Po kolejnych zwycięstwach w rundzie zasadniczej PGE Ekstraligi żużlowcy Betardu Sparty i trener Dariusz Śledź podkreślali, że na razie nie mają powodów do wielkiego świętowania, ponieważ najważniejsze rozstrzygnięcia zapadną dopiero w fazie play-off. Do niej wrocławski zespół przystąpi z pierwszego miejsca w tabeli. Liczby kazałyby więc upatrywać „Spartan” w roli głównych faworytów do mistrzostwa Polski. Drużyna z Dolnego Śląska w środę przegrała jednak na własnym stadionie z Platinum Motorem Lublin (41:49). „Koziołki” pokazały, że dobrze czują się na torze na Stadionie Olimpijskim.
Co może napawać optymizmem sympatyków Betardu Sparty? Na pewno powrót do ścigania Piotra Pawlickiego, który w ekspresowym tempie wyleczył złamanie kości strzałkowej w prawej nodze. 28-latek zaczął od punktu w dwóch pierwszych biegach, ale potem wygrał dwa wyścigi z rzędu. - Wróciłem po kontuzji i przyjechałem z myślą, że pojadę dwa, może cztery biegi, a na koniec znalazłem się w piętnastym wyścigu. Kiedy zostałem postawiony przed faktem, że mam trzecie pole, to mogłem sobie to odpuścić, aby to Tai jechał, może zdobyłby punkty. Ja jak nie wygrałem startu, to nie mogłem zbyt wiele zrobić - stwierdził Pawlicki.
Wydaje się, że po ostatnim spotkaniu we wrocławskiej ekipie jest więcej powodów do niepokoju. Z grona żużlowców Betardu Sparty dwucyfrową liczbę punktów zapisał przy swoim nazwisku jedynie Artiom Łaguta. Zastanawiająca jest postawa Macieja Janowskiego. Kapitan WTS-u zaczął mecz w fenomenalny sposób, wyprzedzając na dystansie Dominika Kuberę i Bartosza Zmarzlika. W kolejnych gonitwach „Magic” nie imponował prędkością i wyraźnie zmagał się z problemami sprzętowymi.
Cała moc na Unię
Daniel Bewley, Maciej Janowski i Tai Woffinden będą mieli nad wyraz pracowity weekend. W sobotę czeka ich występ w Grand Prix Łotwy w Rydze (godz. 19, Eurosport Extra), a dzień później wystąpią w Lesznie w pierwszym ćwierćfinale PGE Ekstraligi (godz. 19:15, Canal+ Sport). Rywalem Betardu Sparty będzie Fogo Unia, która zakończyła rundę zasadniczą na szóstej pozycji w tabeli.
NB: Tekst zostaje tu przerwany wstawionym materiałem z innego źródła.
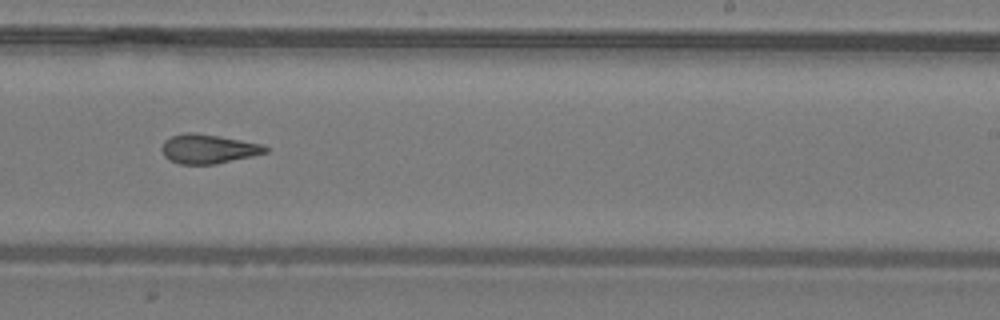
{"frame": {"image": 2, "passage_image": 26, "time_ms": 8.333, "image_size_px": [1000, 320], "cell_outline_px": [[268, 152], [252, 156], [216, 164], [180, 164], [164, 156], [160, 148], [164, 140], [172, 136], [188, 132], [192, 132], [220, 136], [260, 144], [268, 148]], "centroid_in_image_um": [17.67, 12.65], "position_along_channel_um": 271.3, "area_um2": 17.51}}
Dla podopiecznych Dariusza Śledzia wcale nie musi być to łatwa przeprawa. Wrocławska ekipa przekonała się o sile „Byków” w 13. kolejce PGE Ekstraligi - WTS przegrał na stadionie im. Alfreda Smoczyka 42:48, choć warto podkreślić, że „Spartanie” byli wtedy osłabieni brakiem Pawlickiego.
Pozostałe pary ćwierćfinałowe utworzą ForNatureSolutions Apator Toruń z Platinum Motorem Lublin oraz Stal Gorzów z Tauronem Włókniarzem Częstochowa.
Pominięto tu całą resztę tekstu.